Management and leadership at these companies needs to fucking treat people that work for them like they care. At all.
tasting the rainbow
...who did not figure out that this project was published in a google-run github org, it was approved by his manager, etc.
As he has said multiple times: he went through the publishing process with his manager's blessing. Stop making up bullshit about how he didn't follow processes.
I guess we all get to continue trusting GAM (https://github.com/GAM-team/GAM) with an entire companies most precious data, instead of, I don’t know…Google?
> This is not an officially supported Google product.
Why was this project published under an account named "Google Workspace"? Google seems to want to have their cake and eat it too, same with the cli creator.
If you want to publish a project under open source and you are the sole creator/owner -> do it in your own time, under your OWN individual github account. Nothing good has ever come from ceeding control of these things to giant corporations who only care how much it will increase their profit next quarter.
They monopolize opportunities, suppressing natural-born entrepreneurs; force us into very narrow roles and fire us if we step out of line ever to slightly. Even when it is beneficial to them.

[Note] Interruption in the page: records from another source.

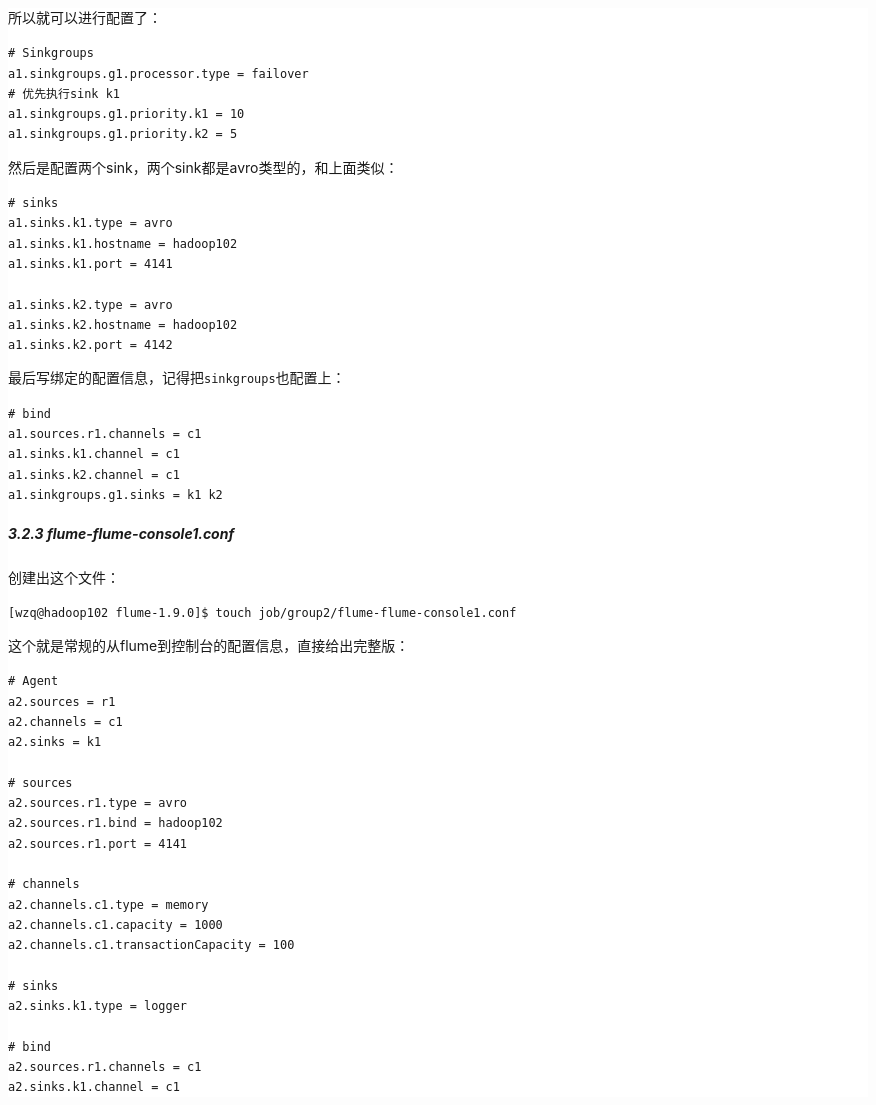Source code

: 所以就可以进行配置了：

```properties
# Sinkgroups
a1.sinkgroups.g1.processor.type = failover
# 优先执行sink k1
a1.sinkgroups.g1.priority.k1 = 10
a1.sinkgroups.g1.priority.k2 = 5
```

然后是配置两个sink，两个sink都是avro类型的，和上面类似：

```properties
# sinks
a1.sinks.k1.type = avro
a1.sinks.k1.hostname = hadoop102
a1.sinks.k1.port = 4141

a1.sinks.k2.type = avro
a1.sinks.k2.hostname = hadoop102
a1.sinks.k2.port = 4142
```

最后写绑定的配置信息，记得把`sinkgroups`也配置上：

```properties
# bind
a1.sources.r1.channels = c1
a1.sinks.k1.channel = c1
a1.sinks.k2.channel = c1
a1.sinkgroups.g1.sinks = k1 k2
```

##### 3.2.3 flume-flume-console1.conf

创建出这个文件：

```bash
[wzq@hadoop102 flume-1.9.0]$ touch job/group2/flume-flume-console1.conf
```

这个就是常规的从flume到控制台的配置信息，直接给出完整版：

```properties
# Agent
a2.sources = r1
a2.channels = c1
a2.sinks = k1

# sources
a2.sources.r1.type = avro
a2.sources.r1.bind = hadoop102
a2.sources.r1.port = 4141

# channels
a2.channels.c1.type = memory
a2.channels.c1.capacity = 1000
a2.channels.c1.transactionCapacity = 100

# sinks
a2.sinks.k1.type = logger

# bind
a2.sources.r1.channels = c1
a2.sinks.k1.channel = c1
```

IMO, we should get rid of trademark laws. They didn't mind their LLMs ripping off people's copyrights. Why should anyone uphold trademarks?

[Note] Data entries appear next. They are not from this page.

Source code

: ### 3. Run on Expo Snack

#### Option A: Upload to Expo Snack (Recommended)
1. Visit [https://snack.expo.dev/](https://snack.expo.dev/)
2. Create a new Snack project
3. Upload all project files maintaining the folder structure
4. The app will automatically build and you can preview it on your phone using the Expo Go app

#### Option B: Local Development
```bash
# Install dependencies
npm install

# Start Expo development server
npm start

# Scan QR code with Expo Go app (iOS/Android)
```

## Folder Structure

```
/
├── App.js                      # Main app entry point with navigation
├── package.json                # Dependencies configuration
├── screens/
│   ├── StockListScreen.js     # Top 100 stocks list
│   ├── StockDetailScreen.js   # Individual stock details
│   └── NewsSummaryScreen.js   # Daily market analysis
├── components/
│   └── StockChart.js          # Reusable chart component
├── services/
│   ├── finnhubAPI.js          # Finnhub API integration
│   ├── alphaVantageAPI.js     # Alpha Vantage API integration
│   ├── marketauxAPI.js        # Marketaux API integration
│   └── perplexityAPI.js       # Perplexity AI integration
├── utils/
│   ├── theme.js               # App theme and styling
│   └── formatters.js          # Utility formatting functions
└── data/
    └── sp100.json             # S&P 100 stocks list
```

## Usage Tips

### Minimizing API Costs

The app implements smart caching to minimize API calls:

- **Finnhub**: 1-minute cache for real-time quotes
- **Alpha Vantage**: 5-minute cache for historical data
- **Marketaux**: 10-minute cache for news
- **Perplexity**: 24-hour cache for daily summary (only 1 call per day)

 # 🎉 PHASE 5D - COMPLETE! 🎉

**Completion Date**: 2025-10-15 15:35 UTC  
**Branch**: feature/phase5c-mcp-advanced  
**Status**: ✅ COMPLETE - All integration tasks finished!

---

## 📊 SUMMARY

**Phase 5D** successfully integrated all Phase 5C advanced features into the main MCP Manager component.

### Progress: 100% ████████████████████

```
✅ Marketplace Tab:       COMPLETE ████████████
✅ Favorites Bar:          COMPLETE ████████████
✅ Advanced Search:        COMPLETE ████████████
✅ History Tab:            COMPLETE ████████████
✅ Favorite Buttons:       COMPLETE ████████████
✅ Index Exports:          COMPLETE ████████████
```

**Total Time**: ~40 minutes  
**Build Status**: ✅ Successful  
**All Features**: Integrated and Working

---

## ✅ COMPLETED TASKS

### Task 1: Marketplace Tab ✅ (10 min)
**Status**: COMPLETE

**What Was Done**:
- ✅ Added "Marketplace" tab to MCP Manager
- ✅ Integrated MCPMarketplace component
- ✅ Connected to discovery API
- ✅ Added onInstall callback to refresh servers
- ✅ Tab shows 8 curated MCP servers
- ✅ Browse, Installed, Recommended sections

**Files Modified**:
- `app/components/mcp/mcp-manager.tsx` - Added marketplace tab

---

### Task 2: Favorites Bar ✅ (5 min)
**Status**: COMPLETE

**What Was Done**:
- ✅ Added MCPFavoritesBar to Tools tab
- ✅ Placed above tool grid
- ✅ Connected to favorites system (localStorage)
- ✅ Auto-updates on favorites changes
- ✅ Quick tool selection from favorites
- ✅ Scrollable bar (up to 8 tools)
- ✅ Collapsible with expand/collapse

If I work at Google and want to represent myself as Google, I should be able to.
I feel like, even if I don't work at Google, I should be able to use the logo. It's the consumer's mistake for inferring a relationship. I'm just showing a logo of a well known company and letting their dumbass jump to a conclusion.
> I think the cause was that Workspace and certain leaders (and projects) were afraid of being disrupted. But the fear wasn't specific to my CLI, it was a broader fear in what agents meant for Workspace.
Seems to me your management chain was thinking “Why the hell is someone on our team releasing a vibe-coded CLI that’s branded to look like an official API, when we’re 2 weeks from announcing the actual CLI??” If you didn’t know there was an official CLI in the works, that’s one thing, but if you did know then that’s pretty shitty to your teammates in Workspace and bad for users who would adopt one CLI (thinking it’s official) just to then see another one 2 weeks later.
Still, I would expect a talking-to and not an actual firing… but who knows what actually happened since you’re not responding to anyone. :shrug:
> I think the cause was that Workspace and certain leaders (and projects) were afraid of being disrupted.
I normally don't defend Google - this pure Evil should not exist. Degoogling is a holy act. But it is also kind of silly to create a project, attach Google logo etc... to it while working at Google. Or perhaps it was a genius move. Either way I am not entirely certain whether the description is as clear here. If it was an internal tool only, did it need a logo? If it was external, who would use it when a Google logo is attached? That's all very strange to me.
> But the fear wasn't specific to my CLI, it was a broader fear in what agents meant for Workspace.
That may be the case - Google lies to humans all the time. See when they killed ublock origin via fake "arguments" that were lies (killed it in the sense that the Google store crippled it: https://chromewebstore.google.com/search/ublock%20origin?hl=... - I just tried to find the old webpage on chrome webstore but the search results no longer show it, only alternative names that are fake projects. I should have bookmarked the old link, Google is REALLY so annoying. The world wide web needs to overcome its number #1 enemy here. Which is Google.)
Sucks for the author. Hope they land a good gig at a frontier lab.